The lines to be copied are those below that contain "детская".
+++ Provided data +++
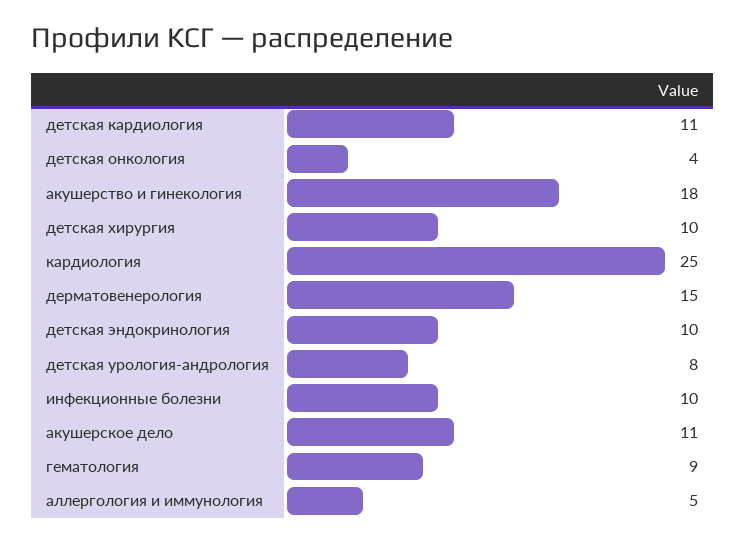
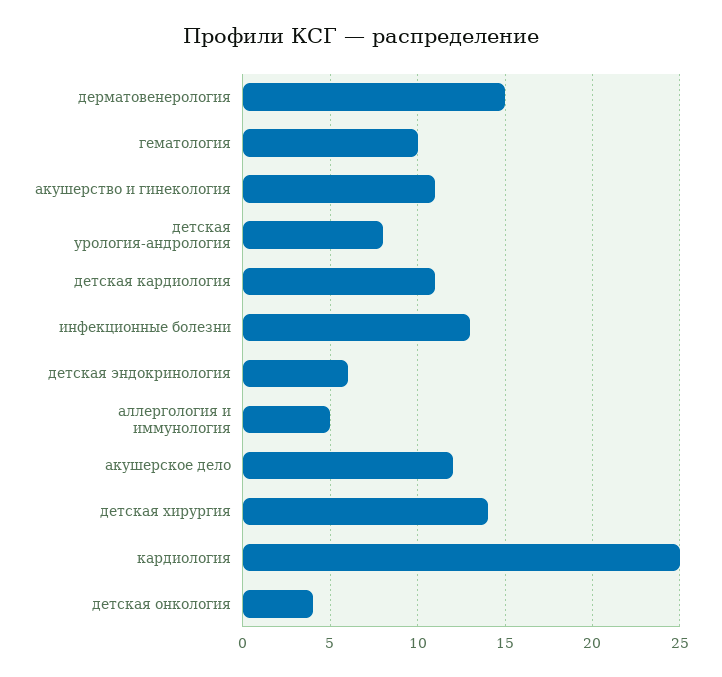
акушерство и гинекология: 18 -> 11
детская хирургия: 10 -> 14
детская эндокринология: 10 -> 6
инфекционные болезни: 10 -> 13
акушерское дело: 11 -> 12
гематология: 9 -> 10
+++
+++ Provided data +++
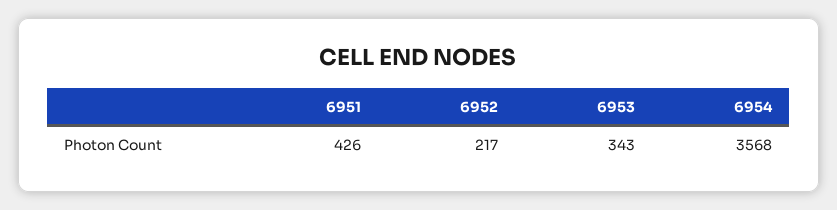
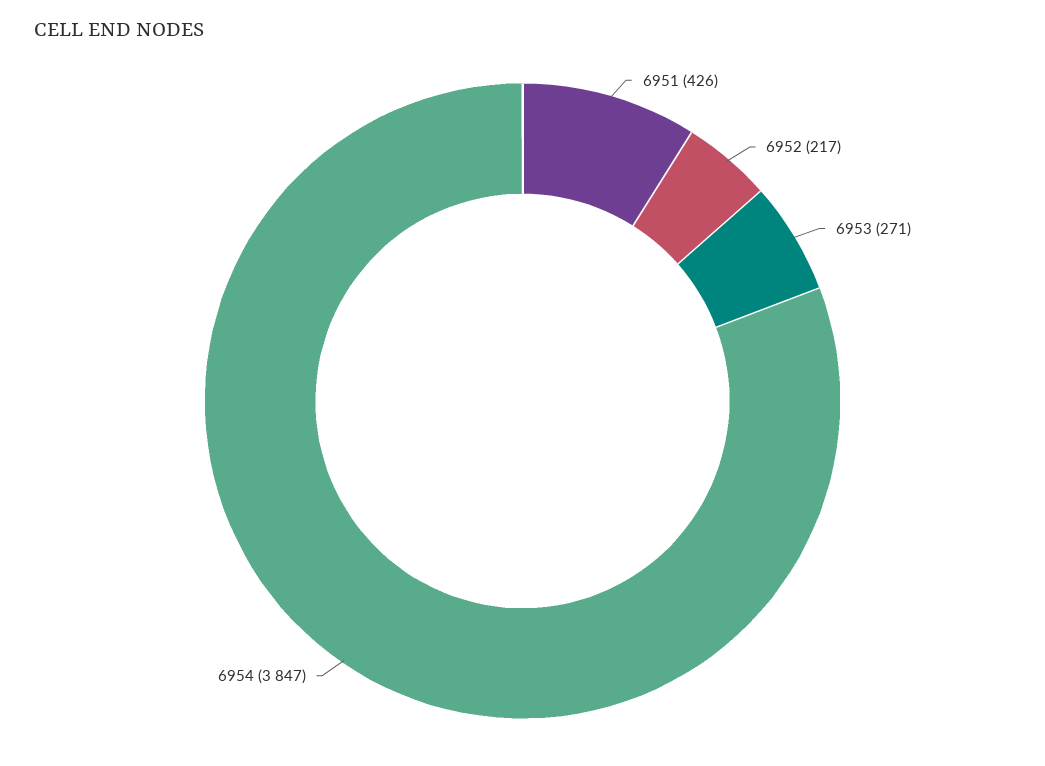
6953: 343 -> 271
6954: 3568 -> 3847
+++
Problem solution:
детская хирургия: 10 -> 14
детская эндокринология: 10 -> 6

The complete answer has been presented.